═══ Data extract ═══

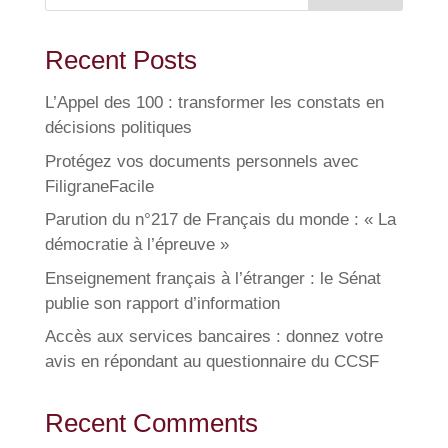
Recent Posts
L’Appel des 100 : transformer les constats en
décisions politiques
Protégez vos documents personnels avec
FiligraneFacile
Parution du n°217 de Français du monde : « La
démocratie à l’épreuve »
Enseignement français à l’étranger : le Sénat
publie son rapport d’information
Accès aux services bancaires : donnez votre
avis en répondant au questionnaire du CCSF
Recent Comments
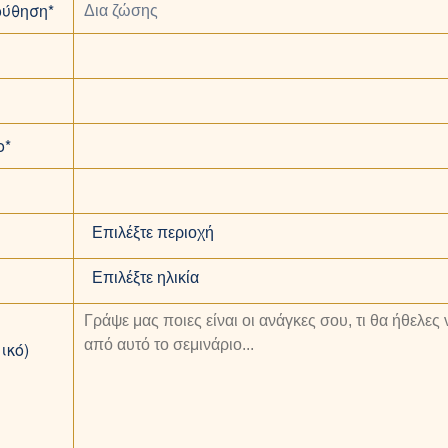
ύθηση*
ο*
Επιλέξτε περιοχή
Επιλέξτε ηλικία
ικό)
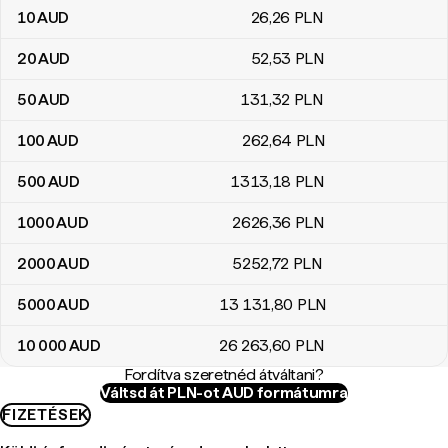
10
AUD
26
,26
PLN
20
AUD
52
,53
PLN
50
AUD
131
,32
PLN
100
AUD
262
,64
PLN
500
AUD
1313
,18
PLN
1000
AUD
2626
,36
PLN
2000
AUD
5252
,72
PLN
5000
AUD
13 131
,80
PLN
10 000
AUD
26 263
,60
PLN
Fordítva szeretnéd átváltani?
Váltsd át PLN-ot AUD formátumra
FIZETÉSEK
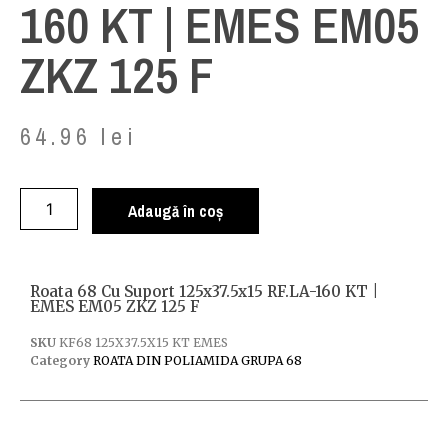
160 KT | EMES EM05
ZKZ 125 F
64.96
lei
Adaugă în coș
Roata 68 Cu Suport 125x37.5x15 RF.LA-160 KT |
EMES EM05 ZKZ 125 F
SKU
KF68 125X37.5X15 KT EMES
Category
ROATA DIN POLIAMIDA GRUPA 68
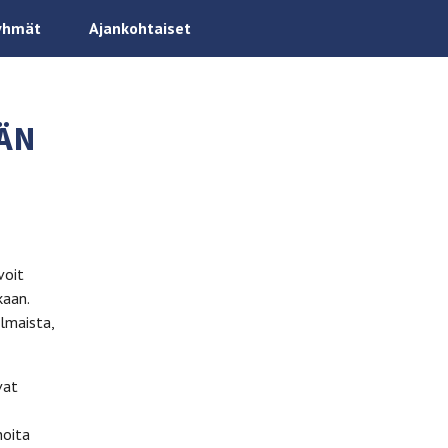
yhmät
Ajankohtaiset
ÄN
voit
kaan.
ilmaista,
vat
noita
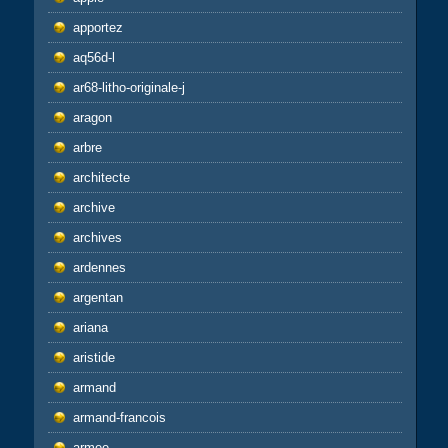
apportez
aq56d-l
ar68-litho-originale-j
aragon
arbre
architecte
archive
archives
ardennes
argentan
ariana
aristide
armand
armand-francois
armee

═══

What this task involves:
Wherever a picture sits among the entries, drop it and set down every other part exactly.

Result of this exercise:
Recent Posts
L’Appel des 100 : transformer les constats en
décisions politiques
Protégez vos documents personnels avec
FiligraneFacile
Parution du n°217 de Français du monde : « La
démocratie à l’épreuve »
Enseignement français à l’étranger : le Sénat
publie son rapport d’information
Accès aux services bancaires : donnez votre
avis en répondant au questionnaire du CCSF
Recent Comments
ύθηση*
ο*
Επιλέξτε περιοχή
Επιλέξτε ηλικία
ικό)
10
AUD
26
,26
PLN
20
AUD
52
,53
PLN
50
AUD
131
,32
PLN
100
AUD
262
,64
PLN
500
AUD
1313
,18
PLN
1000
AUD
2626
,36
PLN
2000
AUD
5252
,72
PLN
5000
AUD
13 131
,80
PLN
10 000
AUD
26 263
,60
PLN
Fordítva szeretnéd átváltani?
Váltsd át PLN-ot AUD formátumra
FIZETÉSEK
160 KT | EMES EM05
ZKZ 125 F
64.96
lei
Adaugă în coș
Roata 68 Cu Suport 125x37.5x15 RF.LA-160 KT |
EMES EM05 ZKZ 125 F
SKU
KF68 125X37.5X15 KT EMES
Category
ROATA DIN POLIAMIDA GRUPA 68
yhmät
Ajankohtaiset
ÄN
voit
kaan.
ilmaista,
vat
noita
apportez
aq56d-l
ar68-litho-originale-j
aragon
arbre
architecte
archive
archives
ardennes
argentan
ariana
aristide
armand
armand-francois
armee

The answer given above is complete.